Exercise brief:
Please set down exactly the lines of the listing below from the line containing "19: (572, 482, 0.43)" through the line containing "39: (719, 463, 0.35)", both lines included, leaving out all other lines.

Materials provided:

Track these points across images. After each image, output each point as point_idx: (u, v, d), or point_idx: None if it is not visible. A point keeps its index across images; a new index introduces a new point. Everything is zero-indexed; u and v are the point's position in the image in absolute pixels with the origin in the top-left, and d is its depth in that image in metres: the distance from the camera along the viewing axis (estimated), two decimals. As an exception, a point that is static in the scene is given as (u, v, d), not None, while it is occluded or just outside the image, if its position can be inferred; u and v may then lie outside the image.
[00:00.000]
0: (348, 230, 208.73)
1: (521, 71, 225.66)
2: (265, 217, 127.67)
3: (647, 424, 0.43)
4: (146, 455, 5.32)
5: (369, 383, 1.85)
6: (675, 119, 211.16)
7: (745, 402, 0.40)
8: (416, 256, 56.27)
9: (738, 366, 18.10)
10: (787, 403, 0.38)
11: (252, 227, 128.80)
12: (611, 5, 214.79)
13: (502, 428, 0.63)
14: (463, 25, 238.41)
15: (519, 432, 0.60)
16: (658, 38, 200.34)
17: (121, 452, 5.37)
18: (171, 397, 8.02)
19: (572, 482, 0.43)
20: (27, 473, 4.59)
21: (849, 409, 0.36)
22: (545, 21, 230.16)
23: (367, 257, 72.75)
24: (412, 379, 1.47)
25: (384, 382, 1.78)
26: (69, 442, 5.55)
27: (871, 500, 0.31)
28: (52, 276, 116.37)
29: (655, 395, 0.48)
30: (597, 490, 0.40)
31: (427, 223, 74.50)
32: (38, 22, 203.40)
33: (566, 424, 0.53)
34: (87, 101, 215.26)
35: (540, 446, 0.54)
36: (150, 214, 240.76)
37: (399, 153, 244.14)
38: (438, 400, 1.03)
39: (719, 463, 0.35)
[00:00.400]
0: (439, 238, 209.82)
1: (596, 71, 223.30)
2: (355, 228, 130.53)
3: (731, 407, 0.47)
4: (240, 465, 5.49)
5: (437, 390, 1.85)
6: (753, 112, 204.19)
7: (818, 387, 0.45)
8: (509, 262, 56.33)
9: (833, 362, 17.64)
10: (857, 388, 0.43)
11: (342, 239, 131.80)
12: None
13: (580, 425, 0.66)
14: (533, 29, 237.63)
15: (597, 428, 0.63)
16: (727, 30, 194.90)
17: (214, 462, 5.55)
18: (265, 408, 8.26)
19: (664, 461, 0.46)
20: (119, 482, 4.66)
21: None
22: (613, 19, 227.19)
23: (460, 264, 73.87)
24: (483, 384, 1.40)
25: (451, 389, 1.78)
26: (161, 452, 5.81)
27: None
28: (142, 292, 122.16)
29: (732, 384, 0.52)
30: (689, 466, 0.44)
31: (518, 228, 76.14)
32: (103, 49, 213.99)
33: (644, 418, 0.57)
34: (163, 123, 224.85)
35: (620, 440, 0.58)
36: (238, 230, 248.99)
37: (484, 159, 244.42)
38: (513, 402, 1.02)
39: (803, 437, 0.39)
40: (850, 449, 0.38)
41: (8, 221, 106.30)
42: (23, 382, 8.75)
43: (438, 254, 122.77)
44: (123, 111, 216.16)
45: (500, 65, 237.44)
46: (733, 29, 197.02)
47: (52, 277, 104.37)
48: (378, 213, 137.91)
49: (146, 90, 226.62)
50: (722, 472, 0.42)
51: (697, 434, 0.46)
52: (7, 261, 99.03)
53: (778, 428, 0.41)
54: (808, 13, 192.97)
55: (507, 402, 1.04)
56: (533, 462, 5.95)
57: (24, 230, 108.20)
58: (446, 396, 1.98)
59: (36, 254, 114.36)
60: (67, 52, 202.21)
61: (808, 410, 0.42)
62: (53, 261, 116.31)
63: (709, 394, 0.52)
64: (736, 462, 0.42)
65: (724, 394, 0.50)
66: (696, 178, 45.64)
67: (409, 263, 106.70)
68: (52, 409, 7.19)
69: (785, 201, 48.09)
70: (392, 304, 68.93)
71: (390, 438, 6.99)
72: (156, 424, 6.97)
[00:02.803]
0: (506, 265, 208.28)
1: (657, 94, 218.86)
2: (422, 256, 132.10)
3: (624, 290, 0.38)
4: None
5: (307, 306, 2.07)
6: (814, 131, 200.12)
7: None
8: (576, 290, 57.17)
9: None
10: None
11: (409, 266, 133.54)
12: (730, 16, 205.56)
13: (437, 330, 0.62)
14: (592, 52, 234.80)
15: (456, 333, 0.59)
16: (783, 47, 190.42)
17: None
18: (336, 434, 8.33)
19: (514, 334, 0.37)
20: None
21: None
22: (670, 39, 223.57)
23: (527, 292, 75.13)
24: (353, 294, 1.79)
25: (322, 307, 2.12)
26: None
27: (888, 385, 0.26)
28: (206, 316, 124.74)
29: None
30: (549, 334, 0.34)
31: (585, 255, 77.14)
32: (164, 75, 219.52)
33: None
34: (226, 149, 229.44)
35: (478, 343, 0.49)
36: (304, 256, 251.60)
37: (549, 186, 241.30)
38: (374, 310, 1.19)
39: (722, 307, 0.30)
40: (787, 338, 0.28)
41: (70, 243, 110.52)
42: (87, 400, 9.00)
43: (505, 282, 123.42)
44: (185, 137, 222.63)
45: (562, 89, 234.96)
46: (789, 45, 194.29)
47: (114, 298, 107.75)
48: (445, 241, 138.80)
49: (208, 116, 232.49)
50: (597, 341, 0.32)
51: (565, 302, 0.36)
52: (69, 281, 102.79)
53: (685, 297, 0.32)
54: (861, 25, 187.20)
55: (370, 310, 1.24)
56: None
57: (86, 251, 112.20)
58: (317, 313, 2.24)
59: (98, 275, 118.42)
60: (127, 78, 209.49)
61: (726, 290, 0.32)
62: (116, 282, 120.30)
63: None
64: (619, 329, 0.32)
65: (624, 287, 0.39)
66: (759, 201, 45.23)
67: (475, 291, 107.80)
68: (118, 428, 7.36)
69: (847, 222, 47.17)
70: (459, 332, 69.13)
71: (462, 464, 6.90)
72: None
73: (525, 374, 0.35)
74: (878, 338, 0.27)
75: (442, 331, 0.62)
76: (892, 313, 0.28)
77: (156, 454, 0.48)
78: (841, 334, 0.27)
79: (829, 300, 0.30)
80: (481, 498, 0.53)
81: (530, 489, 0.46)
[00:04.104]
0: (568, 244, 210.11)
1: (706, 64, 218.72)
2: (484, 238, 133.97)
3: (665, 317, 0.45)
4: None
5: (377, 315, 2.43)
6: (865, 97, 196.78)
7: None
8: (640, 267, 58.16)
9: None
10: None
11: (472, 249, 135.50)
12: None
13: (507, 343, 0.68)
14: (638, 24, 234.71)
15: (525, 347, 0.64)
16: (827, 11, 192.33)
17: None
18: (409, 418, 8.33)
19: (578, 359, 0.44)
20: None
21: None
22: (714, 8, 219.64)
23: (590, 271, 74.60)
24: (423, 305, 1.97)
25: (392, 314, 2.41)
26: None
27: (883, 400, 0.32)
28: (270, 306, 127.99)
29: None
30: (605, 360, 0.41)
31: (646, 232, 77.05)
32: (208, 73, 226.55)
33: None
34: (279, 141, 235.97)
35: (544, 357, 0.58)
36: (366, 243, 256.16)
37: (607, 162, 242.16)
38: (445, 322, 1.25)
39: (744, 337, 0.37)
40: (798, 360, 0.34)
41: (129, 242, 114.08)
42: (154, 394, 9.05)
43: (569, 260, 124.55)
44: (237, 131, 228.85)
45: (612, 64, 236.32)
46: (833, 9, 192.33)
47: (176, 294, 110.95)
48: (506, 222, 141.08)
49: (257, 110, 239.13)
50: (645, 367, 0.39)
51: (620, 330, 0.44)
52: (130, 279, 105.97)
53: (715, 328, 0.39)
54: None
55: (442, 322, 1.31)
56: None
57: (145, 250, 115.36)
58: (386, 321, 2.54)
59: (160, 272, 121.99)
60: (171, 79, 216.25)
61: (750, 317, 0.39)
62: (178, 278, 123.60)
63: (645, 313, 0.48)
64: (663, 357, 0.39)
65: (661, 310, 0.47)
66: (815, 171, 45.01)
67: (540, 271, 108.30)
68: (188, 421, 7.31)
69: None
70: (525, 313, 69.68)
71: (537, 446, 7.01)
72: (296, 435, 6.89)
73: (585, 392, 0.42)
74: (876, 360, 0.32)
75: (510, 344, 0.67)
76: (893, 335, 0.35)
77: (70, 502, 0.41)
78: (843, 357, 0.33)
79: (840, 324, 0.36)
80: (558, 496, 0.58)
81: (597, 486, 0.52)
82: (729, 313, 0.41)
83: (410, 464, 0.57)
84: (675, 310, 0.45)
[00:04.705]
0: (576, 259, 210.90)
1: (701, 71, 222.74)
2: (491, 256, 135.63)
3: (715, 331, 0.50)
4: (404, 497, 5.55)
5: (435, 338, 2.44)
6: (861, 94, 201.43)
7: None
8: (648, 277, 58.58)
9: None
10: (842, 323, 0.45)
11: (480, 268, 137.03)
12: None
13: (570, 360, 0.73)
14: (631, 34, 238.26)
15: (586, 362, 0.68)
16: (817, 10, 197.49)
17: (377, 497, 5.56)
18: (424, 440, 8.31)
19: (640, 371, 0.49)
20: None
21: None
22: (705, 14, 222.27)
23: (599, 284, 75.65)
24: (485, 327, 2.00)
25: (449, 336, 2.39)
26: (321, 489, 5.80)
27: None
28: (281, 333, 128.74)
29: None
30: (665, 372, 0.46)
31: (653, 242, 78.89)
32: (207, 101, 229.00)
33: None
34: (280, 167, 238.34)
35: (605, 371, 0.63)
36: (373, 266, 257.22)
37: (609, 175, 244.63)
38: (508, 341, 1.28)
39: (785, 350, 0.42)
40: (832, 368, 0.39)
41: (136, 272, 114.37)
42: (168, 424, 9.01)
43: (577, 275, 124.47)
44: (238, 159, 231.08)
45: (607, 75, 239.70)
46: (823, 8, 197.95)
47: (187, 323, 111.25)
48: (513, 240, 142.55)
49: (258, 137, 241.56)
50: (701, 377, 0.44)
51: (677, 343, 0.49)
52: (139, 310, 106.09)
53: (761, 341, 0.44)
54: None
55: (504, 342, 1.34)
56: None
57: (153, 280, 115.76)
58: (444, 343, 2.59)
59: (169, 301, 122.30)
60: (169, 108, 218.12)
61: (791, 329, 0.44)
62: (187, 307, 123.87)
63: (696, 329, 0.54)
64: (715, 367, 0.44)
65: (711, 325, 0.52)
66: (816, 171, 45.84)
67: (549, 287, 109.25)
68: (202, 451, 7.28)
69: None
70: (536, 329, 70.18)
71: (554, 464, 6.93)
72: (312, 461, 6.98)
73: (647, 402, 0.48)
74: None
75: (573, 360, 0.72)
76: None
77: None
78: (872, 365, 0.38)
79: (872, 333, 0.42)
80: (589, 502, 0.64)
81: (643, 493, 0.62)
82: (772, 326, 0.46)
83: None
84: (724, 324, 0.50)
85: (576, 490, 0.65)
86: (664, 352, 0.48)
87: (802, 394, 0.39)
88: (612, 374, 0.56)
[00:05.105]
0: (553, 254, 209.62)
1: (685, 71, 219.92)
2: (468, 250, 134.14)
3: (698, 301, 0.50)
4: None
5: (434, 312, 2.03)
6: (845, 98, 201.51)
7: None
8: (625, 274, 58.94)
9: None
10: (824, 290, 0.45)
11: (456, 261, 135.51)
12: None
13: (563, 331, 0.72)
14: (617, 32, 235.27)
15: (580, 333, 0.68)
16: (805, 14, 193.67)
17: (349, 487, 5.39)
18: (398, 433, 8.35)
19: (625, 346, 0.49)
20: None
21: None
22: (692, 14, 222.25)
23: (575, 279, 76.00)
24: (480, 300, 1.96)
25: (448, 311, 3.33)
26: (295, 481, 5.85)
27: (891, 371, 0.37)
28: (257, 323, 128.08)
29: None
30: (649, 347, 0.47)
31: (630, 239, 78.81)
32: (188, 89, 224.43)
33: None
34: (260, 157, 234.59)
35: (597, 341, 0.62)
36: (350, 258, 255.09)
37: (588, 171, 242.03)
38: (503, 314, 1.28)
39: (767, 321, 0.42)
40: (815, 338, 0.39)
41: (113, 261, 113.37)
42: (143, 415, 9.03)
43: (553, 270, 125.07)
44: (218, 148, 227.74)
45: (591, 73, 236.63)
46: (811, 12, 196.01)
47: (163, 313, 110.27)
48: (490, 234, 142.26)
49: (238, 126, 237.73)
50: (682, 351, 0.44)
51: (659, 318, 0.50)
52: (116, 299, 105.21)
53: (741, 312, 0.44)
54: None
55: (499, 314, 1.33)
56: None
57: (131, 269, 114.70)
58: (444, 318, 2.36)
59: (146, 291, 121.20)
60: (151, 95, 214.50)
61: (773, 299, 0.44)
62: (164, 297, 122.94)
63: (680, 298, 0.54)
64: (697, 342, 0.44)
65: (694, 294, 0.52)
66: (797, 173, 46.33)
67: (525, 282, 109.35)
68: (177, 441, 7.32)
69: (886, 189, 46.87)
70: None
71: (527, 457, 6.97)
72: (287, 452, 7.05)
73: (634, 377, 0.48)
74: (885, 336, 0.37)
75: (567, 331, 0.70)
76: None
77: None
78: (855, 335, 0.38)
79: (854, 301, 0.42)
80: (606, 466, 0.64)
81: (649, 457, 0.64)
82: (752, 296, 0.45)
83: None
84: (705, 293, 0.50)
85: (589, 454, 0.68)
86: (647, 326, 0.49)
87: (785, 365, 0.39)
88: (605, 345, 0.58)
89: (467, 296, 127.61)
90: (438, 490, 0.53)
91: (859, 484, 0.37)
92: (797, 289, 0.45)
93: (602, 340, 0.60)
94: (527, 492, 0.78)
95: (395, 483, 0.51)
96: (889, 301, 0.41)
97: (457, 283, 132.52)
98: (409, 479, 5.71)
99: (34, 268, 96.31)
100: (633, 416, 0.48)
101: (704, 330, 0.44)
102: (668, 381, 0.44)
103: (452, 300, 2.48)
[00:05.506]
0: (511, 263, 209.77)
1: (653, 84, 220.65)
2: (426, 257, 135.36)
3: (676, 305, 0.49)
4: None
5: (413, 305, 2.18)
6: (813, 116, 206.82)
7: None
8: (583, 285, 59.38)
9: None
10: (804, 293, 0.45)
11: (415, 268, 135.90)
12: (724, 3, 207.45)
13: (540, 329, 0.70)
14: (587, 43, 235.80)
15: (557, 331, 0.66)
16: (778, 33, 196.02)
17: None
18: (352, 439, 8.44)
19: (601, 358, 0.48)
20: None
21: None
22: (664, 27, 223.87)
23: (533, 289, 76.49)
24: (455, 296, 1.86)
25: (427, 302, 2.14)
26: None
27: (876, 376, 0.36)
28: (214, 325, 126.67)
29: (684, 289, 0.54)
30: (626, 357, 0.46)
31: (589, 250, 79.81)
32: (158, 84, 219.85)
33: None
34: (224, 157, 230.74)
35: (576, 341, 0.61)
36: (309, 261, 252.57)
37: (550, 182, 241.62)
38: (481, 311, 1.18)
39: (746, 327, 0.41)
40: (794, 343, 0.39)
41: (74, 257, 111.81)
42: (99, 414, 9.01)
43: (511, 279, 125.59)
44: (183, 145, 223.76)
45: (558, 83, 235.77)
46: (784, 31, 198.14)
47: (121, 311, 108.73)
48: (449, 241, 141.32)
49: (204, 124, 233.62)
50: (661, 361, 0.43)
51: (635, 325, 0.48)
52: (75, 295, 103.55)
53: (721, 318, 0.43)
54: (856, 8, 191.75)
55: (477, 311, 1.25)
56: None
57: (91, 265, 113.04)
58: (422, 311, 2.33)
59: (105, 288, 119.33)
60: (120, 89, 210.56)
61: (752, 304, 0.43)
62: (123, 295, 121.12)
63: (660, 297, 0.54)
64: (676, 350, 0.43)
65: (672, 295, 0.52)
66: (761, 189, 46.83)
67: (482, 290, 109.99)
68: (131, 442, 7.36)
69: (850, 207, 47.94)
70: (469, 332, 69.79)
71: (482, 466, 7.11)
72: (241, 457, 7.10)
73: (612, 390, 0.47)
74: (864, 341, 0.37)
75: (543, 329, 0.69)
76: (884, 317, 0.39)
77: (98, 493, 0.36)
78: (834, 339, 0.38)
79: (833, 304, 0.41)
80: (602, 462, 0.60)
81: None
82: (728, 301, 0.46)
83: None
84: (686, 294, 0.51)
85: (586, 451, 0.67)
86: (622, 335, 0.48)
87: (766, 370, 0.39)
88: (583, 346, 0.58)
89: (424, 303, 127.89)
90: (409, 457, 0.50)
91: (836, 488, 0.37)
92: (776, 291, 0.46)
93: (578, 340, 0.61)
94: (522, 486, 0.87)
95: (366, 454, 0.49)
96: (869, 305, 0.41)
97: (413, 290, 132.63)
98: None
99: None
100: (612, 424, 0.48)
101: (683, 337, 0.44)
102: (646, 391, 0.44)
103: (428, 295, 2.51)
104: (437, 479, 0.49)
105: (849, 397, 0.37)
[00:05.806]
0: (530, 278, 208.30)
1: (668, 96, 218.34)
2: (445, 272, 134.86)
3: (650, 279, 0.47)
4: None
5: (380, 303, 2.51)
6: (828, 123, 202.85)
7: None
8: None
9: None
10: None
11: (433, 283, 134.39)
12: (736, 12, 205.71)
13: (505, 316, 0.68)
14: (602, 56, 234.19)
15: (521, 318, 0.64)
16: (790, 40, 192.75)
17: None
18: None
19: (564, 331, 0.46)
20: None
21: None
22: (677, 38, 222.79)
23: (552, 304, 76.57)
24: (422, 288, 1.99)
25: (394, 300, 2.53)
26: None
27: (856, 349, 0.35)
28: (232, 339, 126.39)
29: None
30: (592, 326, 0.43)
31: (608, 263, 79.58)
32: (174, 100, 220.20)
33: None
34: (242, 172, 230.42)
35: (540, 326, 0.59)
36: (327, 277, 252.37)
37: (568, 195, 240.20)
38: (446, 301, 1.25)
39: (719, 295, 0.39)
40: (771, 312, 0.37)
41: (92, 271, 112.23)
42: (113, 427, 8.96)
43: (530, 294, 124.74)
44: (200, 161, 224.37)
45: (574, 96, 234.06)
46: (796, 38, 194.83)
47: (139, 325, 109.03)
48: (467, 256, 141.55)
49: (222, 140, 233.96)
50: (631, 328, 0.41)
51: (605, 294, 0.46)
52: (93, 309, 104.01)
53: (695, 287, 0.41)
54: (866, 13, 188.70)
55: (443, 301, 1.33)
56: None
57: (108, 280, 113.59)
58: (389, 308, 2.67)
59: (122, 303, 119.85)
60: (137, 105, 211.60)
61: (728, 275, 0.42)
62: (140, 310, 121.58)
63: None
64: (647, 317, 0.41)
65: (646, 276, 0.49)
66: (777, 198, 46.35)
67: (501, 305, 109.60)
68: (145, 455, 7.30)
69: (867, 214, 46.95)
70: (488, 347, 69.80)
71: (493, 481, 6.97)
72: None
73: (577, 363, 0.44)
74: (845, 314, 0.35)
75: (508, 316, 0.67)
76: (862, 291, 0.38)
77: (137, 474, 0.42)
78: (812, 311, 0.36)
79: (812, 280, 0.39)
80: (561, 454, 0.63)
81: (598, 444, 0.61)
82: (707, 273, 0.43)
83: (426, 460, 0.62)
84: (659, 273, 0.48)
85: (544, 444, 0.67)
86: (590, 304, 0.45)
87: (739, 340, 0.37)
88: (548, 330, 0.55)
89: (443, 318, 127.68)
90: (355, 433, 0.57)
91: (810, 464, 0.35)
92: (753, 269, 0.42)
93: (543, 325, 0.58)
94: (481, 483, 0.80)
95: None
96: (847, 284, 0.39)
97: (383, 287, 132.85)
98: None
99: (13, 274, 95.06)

Answer:
19: (572, 482, 0.43)
20: (27, 473, 4.59)
21: (849, 409, 0.36)
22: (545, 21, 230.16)
23: (367, 257, 72.75)
24: (412, 379, 1.47)
25: (384, 382, 1.78)
26: (69, 442, 5.55)
27: (871, 500, 0.31)
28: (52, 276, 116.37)
29: (655, 395, 0.48)
30: (597, 490, 0.40)
31: (427, 223, 74.50)
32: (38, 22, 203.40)
33: (566, 424, 0.53)
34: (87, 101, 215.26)
35: (540, 446, 0.54)
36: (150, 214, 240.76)
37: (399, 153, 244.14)
38: (438, 400, 1.03)
39: (719, 463, 0.35)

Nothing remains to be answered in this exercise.